String hoppers filled with a sweet mixture of freshly grated coconut, spices and sugar are the other recipe demonstrated.
With my initial introduction to Sri Lankan cuisine, I feel I am ready to tackle the multicourse dinner that awaits later that evening.
It’s a full house for dinner, and it is great to see support from many locals as well. The evening starts with a cocktail on arrival. It is a Colombo vodka and Dilmah tea creation (Peter is also an ambassador for Dilmah tea).
prawn vadai, devilled crumbed mushrooms, black pepper beef and beetle leaf rolls
We start with a trio of canapes and the devilled crumbed mushrooms are my favourite. A deep fried mushroom will win me over at the best of times, these ones are stuffed with a mild potato masala, a Aussie and Sri Lankan fusion.

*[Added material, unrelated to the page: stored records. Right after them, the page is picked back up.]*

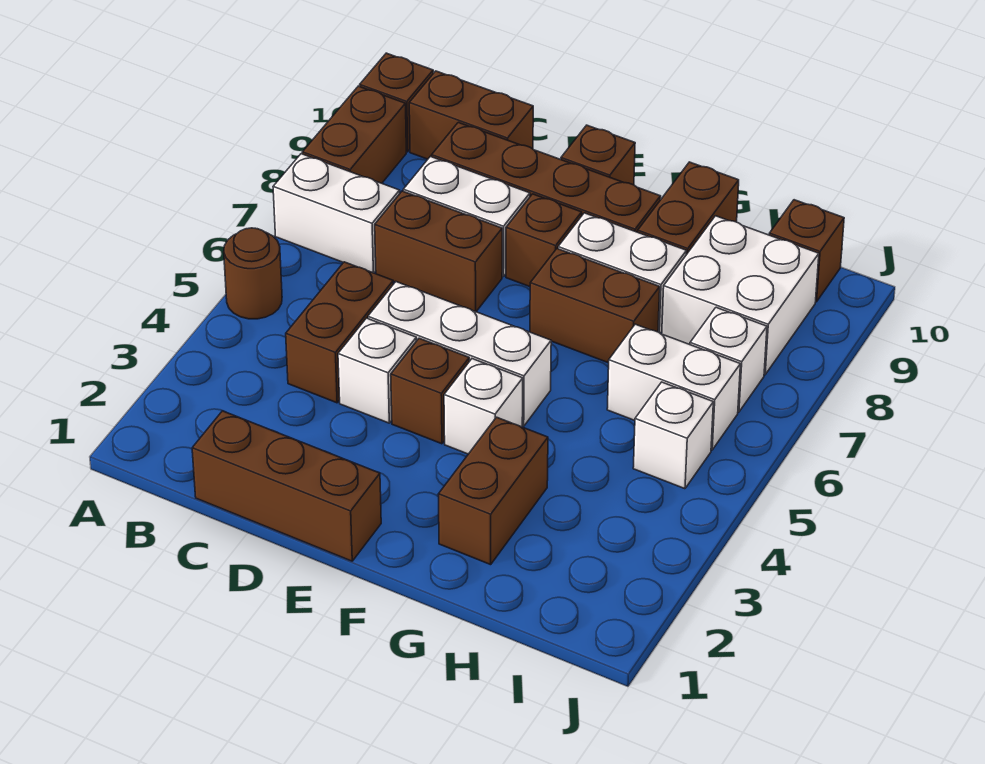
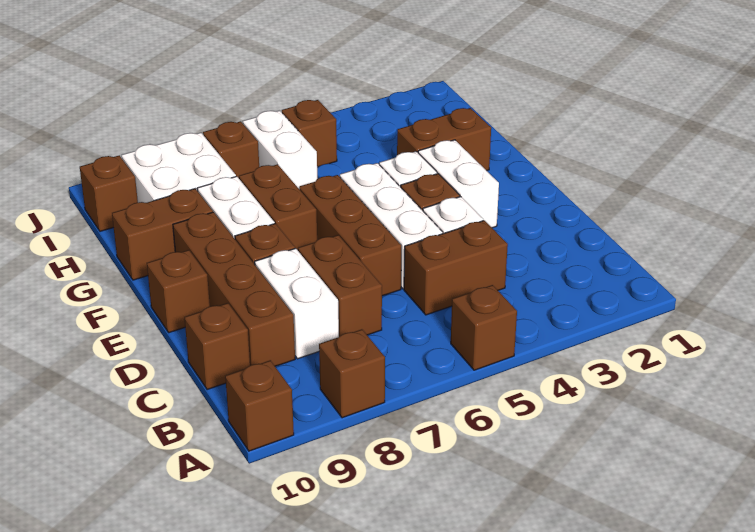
brown 1x1 round brick [224,228,282,319] -> brown 1x1 brick [451,285,517,370]
white 1x2 brick [273,154,400,273] -> white 1x2 brick moved to [418,140,499,228]
brown 1x2 brick [302,86,406,183] -> brown 1x1 brick [319,329,385,418]
brown 1x2 brick [409,71,533,159] -> brown 1x1 brick [184,303,250,390]
brown 1x3 brick [192,411,381,561] -> brown 1x3 brick moved to [299,175,401,296]
white 1x1 brick [633,382,713,489] -> brown 1x1 brick [282,100,337,167]
white 1x1 brick [690,307,767,412] -> brown 1x1 brick [203,121,259,178]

The prawn vadai pays homage to a popular street snack in Colombo. It has a curry leaf hit with chili heat. We get a lime and chili kick from the black pepper beef and beetle leaf rolls. Peter came up with these from inspiration from his dad's favourite drink, arac.
pappadams and raita
black tuna curry with goroka and black pepper
Peter gives us instructions on how to plate up. A serving of rice in the centre of your plate and then place spoonfuls of curry around the the rice. The goroka in the black tuna curry is an unusal ingredient, not common. Also known as arcinia gummi-gutta, a dried fruit that is used as a souring agent in cooking.
cuttlefish in spicy sauce
To be honest I don't find any of the dishes all that spicy. Aromatic yes, the cuttlefish in spicy sauce is given a depth via dried prawns in the curry.
banana blossom curry
sweet potato fry
The banana blossom curry is quite sour to taste, which surprises me on my initial mouthful. The sweet potato fry is just that.
The plantain curry is mild, and it is quite surprising (to me) that my favourite curry of the meal is the beetroot curry.
old fashioned chicken curry
The old fashioned chicken curry and devilled pork are both hearty and comforting curries.
There was also a Malay beef curry, brinjal and dry fish curry and a ridge gourd curry which aren't pictured. I didn't get to taste either the Malay beef curry or the brinjal and dry fish curry, they just didn't make their way to me.
String hoppers are served in a savoury capacity with dinner. Unlike our sweet filled ones we had at the masterclass. The idea is to mop up the curries with the hoppers.
mung bean broken rice and fresh coconut
Not a fan of the mung bean broken rice, I find it gluggy. Totally different to Asian style fried rices which have awesome crunchy bits in them where the "broken rice" is fried to an inch of its life in a wok.
curry leaf sambal, tamarind chutney, green coconut chutney, lime pickle and chilli
buffalo curd, palmyra palm treacle and coconut crunch
Dessert is my favourit dish of the dinner. Which is quite surprising for me as I always sway towards savoury. My highlight is the shards of freeze dried pineapple that top the dessert. Sri Lankan love cake is also served with tea or coffee to end the meal.
Peter Kuruvita has a great love for his Sri Lankan heritage and its cuisine. His passion is obvious and it is this a passion that makes him want to educate and introduce Sri Lankan food to Aussie taste buds.
So what did I think of Sri Lankan food? I am and always will be a fan of string hoppers, papadums, coconuts and anything fried. The sambals and chutneys are super tasty, but the cuisine in general is a mild one, whereas I prefer punchier curries.
Belly Rumbles was a guest of Crowne Plaza Terrigal, but all opinions remain her own.